What to work on: Copy every line of text from the items below character for character, and leave the pictures out of your answer.

Data to use:
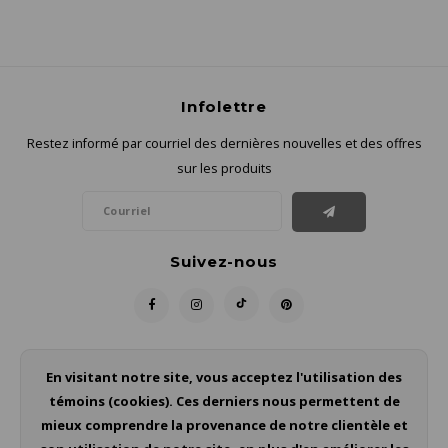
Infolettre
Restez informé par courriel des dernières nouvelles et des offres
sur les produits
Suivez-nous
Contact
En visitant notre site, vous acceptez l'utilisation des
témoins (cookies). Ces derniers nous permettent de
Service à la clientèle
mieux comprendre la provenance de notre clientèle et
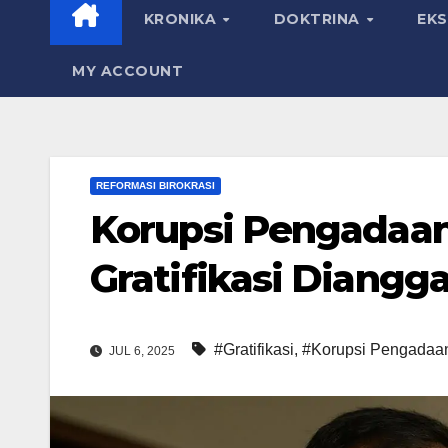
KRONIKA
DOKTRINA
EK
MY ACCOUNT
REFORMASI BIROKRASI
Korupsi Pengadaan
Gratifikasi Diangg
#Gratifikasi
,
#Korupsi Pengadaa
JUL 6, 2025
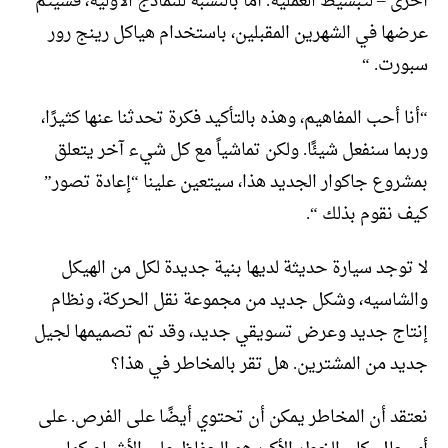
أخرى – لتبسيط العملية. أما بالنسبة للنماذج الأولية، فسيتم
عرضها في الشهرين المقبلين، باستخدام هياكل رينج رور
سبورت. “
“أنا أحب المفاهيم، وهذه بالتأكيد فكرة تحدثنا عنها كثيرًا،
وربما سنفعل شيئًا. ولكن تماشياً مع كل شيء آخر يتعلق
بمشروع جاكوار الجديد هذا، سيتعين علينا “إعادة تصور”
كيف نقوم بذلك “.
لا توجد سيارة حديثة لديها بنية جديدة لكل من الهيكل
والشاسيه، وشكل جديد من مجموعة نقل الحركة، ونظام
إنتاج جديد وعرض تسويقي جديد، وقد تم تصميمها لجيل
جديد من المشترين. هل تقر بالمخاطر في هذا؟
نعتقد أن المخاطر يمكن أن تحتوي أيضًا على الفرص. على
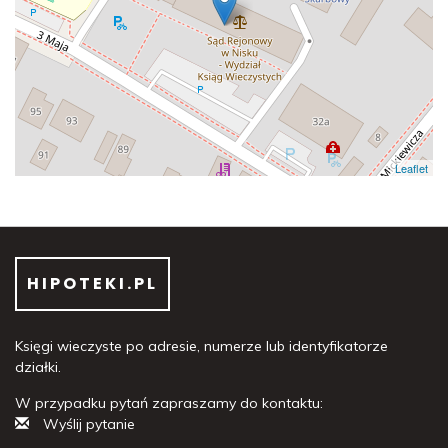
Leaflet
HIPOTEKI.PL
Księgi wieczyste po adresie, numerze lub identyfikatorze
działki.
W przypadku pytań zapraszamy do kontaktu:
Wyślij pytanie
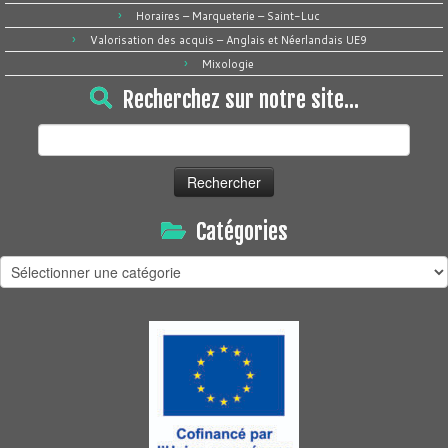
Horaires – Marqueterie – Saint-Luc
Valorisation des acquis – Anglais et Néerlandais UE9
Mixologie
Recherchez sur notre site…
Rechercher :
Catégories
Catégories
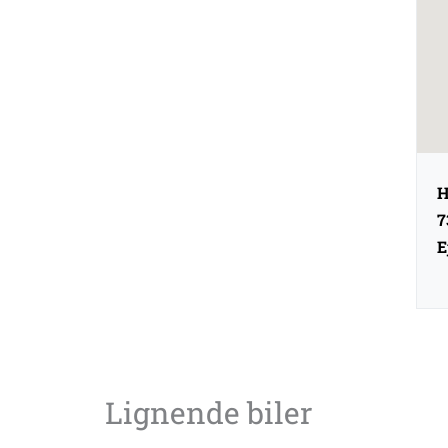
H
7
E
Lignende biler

Response:
Infolettre
Restez informé par courriel des dernières nouvelles et des offres
sur les produits
Suivez-nous
Contact
En visitant notre site, vous acceptez l'utilisation des
témoins (cookies). Ces derniers nous permettent de
Service à la clientèle
mieux comprendre la provenance de notre clientèle et
KRONIKA
DOKTRINA
EK
MY ACCOUNT
REFORMASI BIROKRASI
Korupsi Pengadaan
Gratifikasi Diangg
#Gratifikasi
,
#Korupsi Pengadaa
JUL 6, 2025
أخرى – لتبسيط العملية. أما بالنسبة للنماذج الأولية، فسيتم
عرضها في الشهرين المقبلين، باستخدام هياكل رينج رور
سبورت. “
“أنا أحب المفاهيم، وهذه بالتأكيد فكرة تحدثنا عنها كثيرًا،
وربما سنفعل شيئًا. ولكن تماشياً مع كل شيء آخر يتعلق
بمشروع جاكوار الجديد هذا، سيتعين علينا “إعادة تصور”
كيف نقوم بذلك “.
لا توجد سيارة حديثة لديها بنية جديدة لكل من الهيكل
والشاسيه، وشكل جديد من مجموعة نقل الحركة، ونظام
إنتاج جديد وعرض تسويقي جديد، وقد تم تصميمها لجيل
جديد من المشترين. هل تقر بالمخاطر في هذا؟
نعتقد أن المخاطر يمكن أن تحتوي أيضًا على الفرص. على
Leaflet
HIPOTEKI.PL
Księgi wieczyste po adresie, numerze lub identyfikatorze
działki.
W przypadku pytań zapraszamy do kontaktu:
Wyślij pytanie
Horaires – Marqueterie – Saint-Luc
Valorisation des acquis – Anglais et Néerlandais UE9
Mixologie
Recherchez sur notre site…
Rechercher :
Catégories
Catégories
H
7
E
Lignende biler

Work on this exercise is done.